As described above, according to the present invention,
Detecting the symmetry of a variable to obtain a symmetric variable set, and in the case where a symmetric variable set exists, decomposition using an XOR gate is performed if it has bi-symmetry, and if it has univariate symmetry, Since decomposition using an AND gate can be performed, and a set other than a symmetric variable set is not considered as a candidate for a bound set, it is not necessary to perform the processing A on a huge number of candidates for a bound set, and the processing time is shortened. Speed can be increased. Further, since the analysis is performed based on the decomposition using the XOR gate and the AND gate, the decomposition of the function can be realized at low cost.
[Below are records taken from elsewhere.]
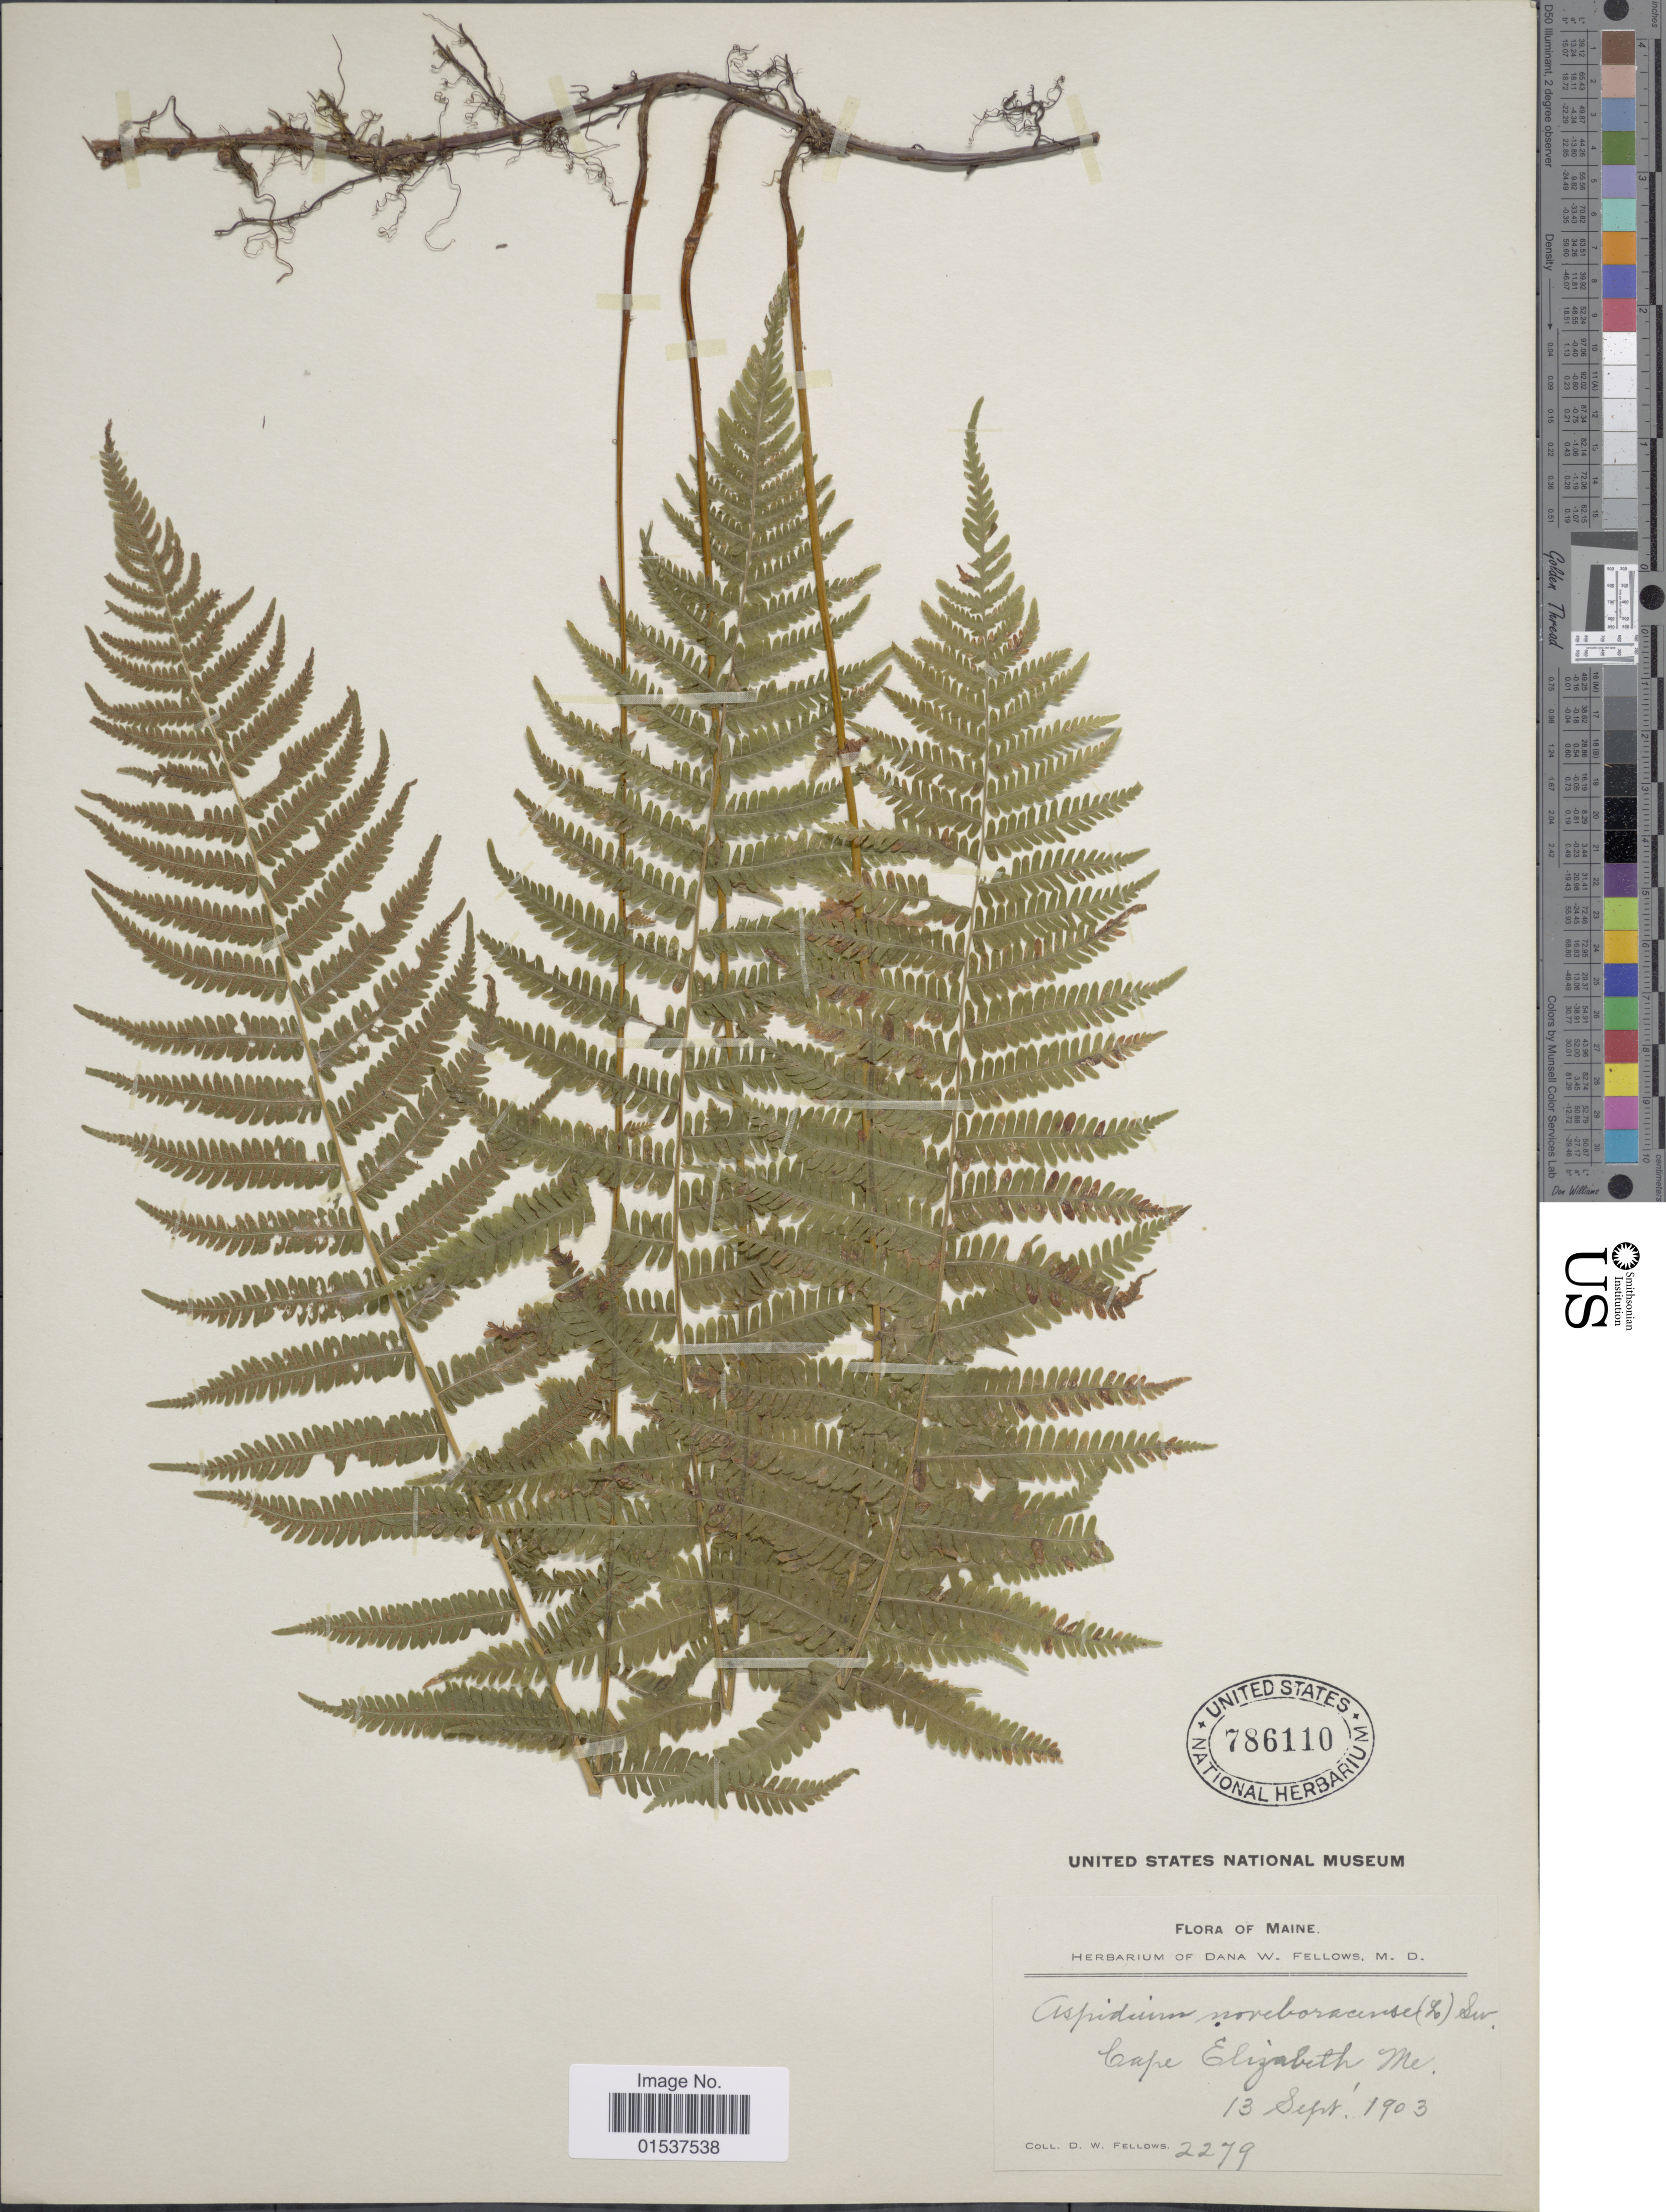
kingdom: Plantae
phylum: Tracheophyta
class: Polypodiopsida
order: Polypodiales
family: Thelypteridaceae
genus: Parathelypteris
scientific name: Parathelypteris noveboracensis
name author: (L.) Ching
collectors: D. W. Fellows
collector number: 2279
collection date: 1903-09-13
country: United States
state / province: Maine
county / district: Cumberland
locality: Cape Elizabeth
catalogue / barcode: US 786110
[Brief description of the drawings]

FIG. 1 is a block diagram showing a configuration in a case where a logical function decomposing device that executes a method for decomposing a logical function in an LSI design according to an embodiment of the present invention is used in a logical design support system that operates on an electronic computer.

FIG. 2 is a flowchart showing a procedure of the embodiment shown in FIG.

FIG. 3 is an explanatory diagram showing a simple and non-overlapping decomposition of a variable.

FIG. 4 is an explanatory diagram showing an example of decomposition using an XOR gate.

FIG. 5 is an explanatory diagram showing an example of decomposition using an AND gate.

FIG. 6 is an explanatory diagram showing an example of decomposition using a symmetric variable set as a bound set.

FIG. 7 is an explanatory diagram showing decomposition using an XOR gate;

FIG. 8 is an explanatory diagram showing decomposition using an AND gate.

[Explanation of symbols]

 DESCRIPTION OF SYMBOLS 1 Symmetry detection part 2 XOR decomposition part 3 AND decomposition part 4 SYM decomposition part 5 Function operation part 6 Value substitution part 7 Match determination part 8 Decomposition determination part 9 Main storage device 10 Other functional blocks in a logic design support system 11 XOR gate 12 AND gate 13 NOT gate

Claims (1)

[Claims] In an LSI design for reducing the number of logic gates, when performing a simple and non-overlapping decomposition of a fully specified logical function of multiple inputs and one output, a symmetric variable set is detected by detecting the symmetry of the variable. When there is a symmetric variable set having bi-symmetry, decomposition is performed using an XOR gate. When a symmetric variable set having single-variable symmetry exists, decomposition is performed using an AND gate. And if neither exists, check whether there exists a decomposition with the symmetric variable set as a bound set.
Decomposition method of logic function in design.